** Entries provided follows **

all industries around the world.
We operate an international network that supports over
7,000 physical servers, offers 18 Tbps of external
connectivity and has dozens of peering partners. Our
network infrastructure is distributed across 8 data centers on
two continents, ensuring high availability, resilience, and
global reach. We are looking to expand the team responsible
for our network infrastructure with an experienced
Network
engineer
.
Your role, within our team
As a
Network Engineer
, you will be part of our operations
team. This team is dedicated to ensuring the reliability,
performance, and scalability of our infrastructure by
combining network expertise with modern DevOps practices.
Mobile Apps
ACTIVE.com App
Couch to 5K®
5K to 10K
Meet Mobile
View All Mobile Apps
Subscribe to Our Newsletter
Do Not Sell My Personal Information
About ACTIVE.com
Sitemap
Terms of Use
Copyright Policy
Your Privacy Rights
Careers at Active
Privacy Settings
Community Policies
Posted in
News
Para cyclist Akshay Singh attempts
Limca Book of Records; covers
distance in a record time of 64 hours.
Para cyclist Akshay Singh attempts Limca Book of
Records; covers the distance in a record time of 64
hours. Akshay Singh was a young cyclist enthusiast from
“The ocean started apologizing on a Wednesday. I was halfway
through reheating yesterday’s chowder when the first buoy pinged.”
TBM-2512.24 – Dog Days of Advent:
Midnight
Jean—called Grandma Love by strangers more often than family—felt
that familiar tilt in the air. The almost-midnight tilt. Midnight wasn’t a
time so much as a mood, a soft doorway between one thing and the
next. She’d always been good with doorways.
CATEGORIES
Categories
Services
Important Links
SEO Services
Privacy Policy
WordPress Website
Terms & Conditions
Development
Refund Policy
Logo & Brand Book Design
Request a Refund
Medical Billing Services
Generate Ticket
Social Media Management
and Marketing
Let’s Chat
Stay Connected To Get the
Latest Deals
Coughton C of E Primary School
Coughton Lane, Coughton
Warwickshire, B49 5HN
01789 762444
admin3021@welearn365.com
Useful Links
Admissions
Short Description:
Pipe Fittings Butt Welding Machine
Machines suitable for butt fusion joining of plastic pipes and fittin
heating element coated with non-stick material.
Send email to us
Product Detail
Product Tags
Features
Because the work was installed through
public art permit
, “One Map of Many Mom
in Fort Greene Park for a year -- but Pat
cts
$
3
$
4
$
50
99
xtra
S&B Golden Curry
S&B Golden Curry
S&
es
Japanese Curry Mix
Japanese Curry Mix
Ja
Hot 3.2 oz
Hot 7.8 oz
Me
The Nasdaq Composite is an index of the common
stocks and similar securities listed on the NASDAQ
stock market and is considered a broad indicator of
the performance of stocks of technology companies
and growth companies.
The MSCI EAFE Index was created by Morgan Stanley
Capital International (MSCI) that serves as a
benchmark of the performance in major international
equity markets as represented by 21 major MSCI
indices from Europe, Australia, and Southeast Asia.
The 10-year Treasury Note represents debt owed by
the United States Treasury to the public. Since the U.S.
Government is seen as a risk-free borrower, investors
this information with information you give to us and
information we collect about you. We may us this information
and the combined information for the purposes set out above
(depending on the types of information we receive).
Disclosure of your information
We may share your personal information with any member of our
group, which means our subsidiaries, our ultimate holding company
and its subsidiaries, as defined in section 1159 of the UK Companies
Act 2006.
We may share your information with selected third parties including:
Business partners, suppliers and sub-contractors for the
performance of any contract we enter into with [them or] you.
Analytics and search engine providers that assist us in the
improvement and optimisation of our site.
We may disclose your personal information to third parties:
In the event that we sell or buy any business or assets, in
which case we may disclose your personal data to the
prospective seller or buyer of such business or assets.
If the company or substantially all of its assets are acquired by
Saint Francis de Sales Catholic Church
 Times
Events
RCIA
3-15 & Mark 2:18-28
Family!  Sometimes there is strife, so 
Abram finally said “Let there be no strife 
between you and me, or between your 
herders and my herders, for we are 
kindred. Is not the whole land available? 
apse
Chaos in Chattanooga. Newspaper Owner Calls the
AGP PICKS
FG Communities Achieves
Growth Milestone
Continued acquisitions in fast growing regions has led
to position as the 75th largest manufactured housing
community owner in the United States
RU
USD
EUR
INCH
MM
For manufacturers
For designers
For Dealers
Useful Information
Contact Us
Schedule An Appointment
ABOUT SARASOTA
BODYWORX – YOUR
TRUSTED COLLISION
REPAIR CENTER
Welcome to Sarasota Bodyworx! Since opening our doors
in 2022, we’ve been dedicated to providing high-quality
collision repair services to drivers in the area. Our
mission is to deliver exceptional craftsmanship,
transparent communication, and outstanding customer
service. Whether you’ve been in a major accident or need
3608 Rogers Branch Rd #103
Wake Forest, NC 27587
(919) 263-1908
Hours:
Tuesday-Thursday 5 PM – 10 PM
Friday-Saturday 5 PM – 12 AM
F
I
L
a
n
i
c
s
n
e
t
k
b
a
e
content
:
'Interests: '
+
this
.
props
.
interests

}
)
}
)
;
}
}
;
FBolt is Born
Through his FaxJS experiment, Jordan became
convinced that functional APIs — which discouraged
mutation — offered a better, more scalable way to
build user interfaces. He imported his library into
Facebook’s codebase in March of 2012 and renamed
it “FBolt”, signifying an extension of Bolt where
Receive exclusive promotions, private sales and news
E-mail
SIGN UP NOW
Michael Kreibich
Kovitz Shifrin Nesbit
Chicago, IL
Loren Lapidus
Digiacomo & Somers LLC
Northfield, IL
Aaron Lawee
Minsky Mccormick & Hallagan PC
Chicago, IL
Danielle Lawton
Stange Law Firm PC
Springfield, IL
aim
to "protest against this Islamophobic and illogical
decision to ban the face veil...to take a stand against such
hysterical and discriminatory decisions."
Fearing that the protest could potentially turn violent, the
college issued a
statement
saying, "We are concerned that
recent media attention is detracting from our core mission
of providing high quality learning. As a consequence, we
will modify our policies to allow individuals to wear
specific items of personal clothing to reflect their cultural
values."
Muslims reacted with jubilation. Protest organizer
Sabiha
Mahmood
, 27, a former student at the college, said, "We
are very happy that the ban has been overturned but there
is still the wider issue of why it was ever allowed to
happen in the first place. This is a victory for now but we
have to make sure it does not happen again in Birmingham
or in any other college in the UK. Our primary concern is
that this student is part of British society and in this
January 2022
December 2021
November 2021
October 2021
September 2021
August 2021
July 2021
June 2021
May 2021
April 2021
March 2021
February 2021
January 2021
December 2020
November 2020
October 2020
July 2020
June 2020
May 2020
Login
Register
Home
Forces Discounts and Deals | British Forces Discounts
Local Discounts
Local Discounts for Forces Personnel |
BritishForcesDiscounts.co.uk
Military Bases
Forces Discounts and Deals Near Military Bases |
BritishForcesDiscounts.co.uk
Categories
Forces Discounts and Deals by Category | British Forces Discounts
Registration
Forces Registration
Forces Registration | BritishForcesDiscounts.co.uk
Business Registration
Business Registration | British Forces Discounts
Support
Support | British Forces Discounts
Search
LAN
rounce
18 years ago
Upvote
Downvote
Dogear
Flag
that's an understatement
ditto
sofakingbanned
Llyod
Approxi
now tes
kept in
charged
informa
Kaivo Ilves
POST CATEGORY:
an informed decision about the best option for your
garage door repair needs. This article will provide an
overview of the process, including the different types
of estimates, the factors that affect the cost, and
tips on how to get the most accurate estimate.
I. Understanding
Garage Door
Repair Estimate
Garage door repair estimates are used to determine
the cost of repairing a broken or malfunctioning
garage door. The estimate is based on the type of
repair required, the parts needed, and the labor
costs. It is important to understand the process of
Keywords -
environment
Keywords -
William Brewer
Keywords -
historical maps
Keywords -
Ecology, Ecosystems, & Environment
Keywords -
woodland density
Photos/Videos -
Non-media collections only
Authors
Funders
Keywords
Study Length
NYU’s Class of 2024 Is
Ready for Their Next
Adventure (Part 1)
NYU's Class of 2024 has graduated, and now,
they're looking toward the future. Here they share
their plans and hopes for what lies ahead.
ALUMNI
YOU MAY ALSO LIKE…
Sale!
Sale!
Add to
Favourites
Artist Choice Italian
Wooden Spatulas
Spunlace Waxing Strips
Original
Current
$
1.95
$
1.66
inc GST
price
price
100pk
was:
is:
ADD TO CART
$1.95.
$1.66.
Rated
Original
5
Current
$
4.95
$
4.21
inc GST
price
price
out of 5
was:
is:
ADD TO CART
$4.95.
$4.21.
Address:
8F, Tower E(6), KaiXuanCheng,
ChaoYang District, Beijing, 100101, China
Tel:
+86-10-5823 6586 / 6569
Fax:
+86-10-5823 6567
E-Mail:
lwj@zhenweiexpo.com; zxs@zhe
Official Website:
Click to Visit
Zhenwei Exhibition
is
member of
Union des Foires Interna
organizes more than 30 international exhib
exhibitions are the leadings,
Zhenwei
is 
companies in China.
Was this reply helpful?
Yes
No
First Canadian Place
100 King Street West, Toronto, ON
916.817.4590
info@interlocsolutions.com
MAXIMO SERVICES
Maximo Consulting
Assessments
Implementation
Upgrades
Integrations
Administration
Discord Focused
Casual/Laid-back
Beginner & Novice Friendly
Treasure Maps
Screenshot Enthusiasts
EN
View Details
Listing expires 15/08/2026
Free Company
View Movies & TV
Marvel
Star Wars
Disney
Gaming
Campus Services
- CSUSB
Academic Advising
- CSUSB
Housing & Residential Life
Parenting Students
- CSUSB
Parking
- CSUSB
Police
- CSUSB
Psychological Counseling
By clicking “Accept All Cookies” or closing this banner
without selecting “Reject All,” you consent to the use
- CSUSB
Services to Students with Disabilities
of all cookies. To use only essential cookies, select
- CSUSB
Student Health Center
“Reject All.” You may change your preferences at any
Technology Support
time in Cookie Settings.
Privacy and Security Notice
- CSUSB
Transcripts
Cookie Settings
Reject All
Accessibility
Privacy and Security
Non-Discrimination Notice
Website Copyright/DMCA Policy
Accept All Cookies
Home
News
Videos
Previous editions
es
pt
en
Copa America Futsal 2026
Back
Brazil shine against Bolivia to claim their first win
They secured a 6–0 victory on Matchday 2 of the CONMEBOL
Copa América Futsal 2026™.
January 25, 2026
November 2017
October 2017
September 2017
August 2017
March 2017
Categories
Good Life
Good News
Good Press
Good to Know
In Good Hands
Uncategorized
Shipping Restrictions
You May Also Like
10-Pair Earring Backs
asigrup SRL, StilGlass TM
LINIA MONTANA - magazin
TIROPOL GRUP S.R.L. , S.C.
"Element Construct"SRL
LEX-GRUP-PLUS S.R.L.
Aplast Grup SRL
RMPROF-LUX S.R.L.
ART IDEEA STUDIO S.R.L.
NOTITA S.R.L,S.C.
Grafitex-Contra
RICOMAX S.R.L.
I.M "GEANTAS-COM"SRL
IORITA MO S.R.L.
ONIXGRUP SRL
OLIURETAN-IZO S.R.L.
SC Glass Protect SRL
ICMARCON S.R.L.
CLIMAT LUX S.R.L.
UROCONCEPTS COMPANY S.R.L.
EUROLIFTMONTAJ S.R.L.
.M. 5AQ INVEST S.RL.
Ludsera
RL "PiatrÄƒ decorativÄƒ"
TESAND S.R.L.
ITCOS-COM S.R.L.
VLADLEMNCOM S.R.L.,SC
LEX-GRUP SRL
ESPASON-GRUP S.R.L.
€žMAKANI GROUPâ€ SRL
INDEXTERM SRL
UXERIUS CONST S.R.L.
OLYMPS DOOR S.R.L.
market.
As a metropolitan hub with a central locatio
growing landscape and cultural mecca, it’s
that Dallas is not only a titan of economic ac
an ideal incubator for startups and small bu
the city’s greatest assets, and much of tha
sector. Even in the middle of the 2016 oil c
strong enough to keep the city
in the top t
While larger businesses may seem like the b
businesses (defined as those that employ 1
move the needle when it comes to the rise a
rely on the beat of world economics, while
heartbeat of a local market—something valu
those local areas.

** End of Entries provided **

(Task objective) Going through the records, say how many lines hold the string "said". Only the number should be given.

(Exercise response) 2